Because the chiropractic profession has an abnormally large range of practice philosophies and chiropractic techniques, individuals should feel comfortable asking all the questions necessary to comprehend the chiropractic examination, diagnosis, and treatment program.
The First Chiropractic Appointment
Sometimes people ask for an initial interview with the chiropractor either on the phone or in person that is centered on discussion (e.g. about the chiropractor’s approach, knowledge and general approach, and the patient’s preferences) and does not include a clinical examination.
Good chiropractors do whatever in their power to help relieve their patient’s symptoms as fast as possible – with as few treatments as necessary – and also give advice on how to avoid future episodes of back pain or sciatica.
This article explains what sufferers can expect during the initial chiropractic consultation. This initial consultation involves the chiropractor completing a exam lasting 45 minutes or more.
On the first formal office appointment. The patient will have a Chiropractic professional exam, which generally includes three areas:
1. Patient History and Signs and Symptoms.
In preparation for the chiropractic consultation, the patient will be asked to fill out forms that give background info about his or her symptoms and condition. Kinds of questions typically consists of:
* When and how did the irritation start?
* Where is it located?
* Describe the pain – is it sharp, dull, searing/burning, or throbbing? Does it come and go, or is it continual?
* Did the pain begin as a result of an accident?
* Which activities or circumstances make the pain get better or worse?

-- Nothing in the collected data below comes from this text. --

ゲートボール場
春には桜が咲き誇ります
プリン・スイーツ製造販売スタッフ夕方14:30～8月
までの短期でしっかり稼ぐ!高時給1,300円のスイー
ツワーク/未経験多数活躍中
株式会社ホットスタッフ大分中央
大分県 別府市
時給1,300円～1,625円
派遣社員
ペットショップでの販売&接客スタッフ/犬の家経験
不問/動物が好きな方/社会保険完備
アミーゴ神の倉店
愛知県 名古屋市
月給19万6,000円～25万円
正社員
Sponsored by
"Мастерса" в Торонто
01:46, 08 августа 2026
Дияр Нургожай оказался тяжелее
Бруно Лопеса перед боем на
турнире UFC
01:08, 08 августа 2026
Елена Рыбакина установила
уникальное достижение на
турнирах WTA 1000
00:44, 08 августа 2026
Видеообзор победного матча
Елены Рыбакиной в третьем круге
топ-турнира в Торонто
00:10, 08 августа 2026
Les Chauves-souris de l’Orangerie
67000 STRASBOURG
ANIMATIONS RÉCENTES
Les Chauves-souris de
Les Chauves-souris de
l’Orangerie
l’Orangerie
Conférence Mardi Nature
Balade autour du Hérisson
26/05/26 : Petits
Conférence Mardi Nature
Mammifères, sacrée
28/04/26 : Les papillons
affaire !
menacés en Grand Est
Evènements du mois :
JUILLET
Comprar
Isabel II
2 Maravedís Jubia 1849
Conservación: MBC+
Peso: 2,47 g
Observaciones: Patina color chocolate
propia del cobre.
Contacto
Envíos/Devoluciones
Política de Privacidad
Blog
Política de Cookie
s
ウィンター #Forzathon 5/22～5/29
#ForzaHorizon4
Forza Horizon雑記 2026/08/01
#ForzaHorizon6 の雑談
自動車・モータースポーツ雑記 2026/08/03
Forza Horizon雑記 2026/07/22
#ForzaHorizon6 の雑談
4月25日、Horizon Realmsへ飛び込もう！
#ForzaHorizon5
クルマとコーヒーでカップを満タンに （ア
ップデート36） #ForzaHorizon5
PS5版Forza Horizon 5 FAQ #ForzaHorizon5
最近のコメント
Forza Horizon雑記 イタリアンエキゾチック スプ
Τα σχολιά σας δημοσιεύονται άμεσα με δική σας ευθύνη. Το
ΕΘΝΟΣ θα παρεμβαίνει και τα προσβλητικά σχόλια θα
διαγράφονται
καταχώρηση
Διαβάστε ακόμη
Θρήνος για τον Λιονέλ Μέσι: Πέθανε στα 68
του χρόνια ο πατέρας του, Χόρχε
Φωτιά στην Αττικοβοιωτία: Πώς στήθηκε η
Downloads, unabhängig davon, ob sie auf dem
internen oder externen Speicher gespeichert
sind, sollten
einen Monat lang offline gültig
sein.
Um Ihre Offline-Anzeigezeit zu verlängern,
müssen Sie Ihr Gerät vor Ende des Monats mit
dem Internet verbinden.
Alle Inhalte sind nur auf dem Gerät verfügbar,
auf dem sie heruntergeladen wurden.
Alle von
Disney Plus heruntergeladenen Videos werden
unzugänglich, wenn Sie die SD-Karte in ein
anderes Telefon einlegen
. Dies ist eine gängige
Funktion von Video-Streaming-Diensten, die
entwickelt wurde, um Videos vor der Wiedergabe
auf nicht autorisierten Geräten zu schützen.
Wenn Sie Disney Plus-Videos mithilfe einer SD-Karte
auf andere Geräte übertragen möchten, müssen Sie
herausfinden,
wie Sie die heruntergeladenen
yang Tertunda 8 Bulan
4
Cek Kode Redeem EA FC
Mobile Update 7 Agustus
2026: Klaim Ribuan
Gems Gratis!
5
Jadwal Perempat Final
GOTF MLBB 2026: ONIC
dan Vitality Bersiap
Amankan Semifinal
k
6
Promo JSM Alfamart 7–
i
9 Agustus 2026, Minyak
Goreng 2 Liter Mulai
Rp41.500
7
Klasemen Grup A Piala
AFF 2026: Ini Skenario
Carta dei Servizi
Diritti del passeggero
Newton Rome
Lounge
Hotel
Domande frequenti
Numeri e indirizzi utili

Patients are typically asked to provide information on family medical history, any pre-existing medical conditions or previous injuries, and past and present health providers and treatments.
2. The Chiropractic Exam.
A thorough chiropractic exam includes general tests such as blood pressure, heart rate, respiration, and reflexes, as well as certain orthopedic and neurological checks to assess:
- Range of motion of the affected part.
- Neurological health
- Muscle tone.
- Muscle strength and power.
Further chiropractic tests could be necessary to determine the overall health of the injured area, such as having the client move in a particular manner, posture evaluation, or chiropractic manipulation of the impaired body part.
3. Xray and Other Diagnostic Imaging.
Based upon the results of the patient’s history and chiropractic exam, diagnostic studies (or imaging) may be helpful in revealing pathologies and identifying structural abnormalities to more accurately diagnose a condition.
Diagnostic tests are not always necessary during the chiropractic exam, and should only be carried out if the chiropractor has a good reason to believe that the X-ray will provide information needed to direct the patient’s treatment plan. The most common diagnostic studies include:
- MRI (Magnetic Resonance Imaging) scans.
- Various other laboratory assessments.
Many chiropractors can perform basic X-rays, but an MRI scan and more extensive imaging studies are usually referred to an outside center.
First Session Treatment.
Most chiropractors begin treatment during the patient’s initial visit, although some may wait until the next appointment.
Chiropractic treatment may include some or all of the following:
- Adjustments to key joint problems. (using techniques agreed upon by the patient).
- Various treatments to improve soft tissue recovery and reduce pain, such as ultrasound, electrical stimulation, and even traction.
- Patient information to improve posture and motor control, as well as reducing stress, anxiety and tension.
- Stretching and strengthening exercises to further improve muscle balance, strength, and coordination.
4. Continuing the Treatment
The goal of the initial treatment is always to eliminate pain as much as possible.
Because the philosophy of chiropractic care is the body will heal itself, the chiropractor’s job is to put the tissues into the best position for healing to occur. Getting the patient out of pain is always their primary job. Then the healing can begin.
Future treatments will continue this pattern and put your joints back into the most ideal possible alignment and locations so that natural healing can continue.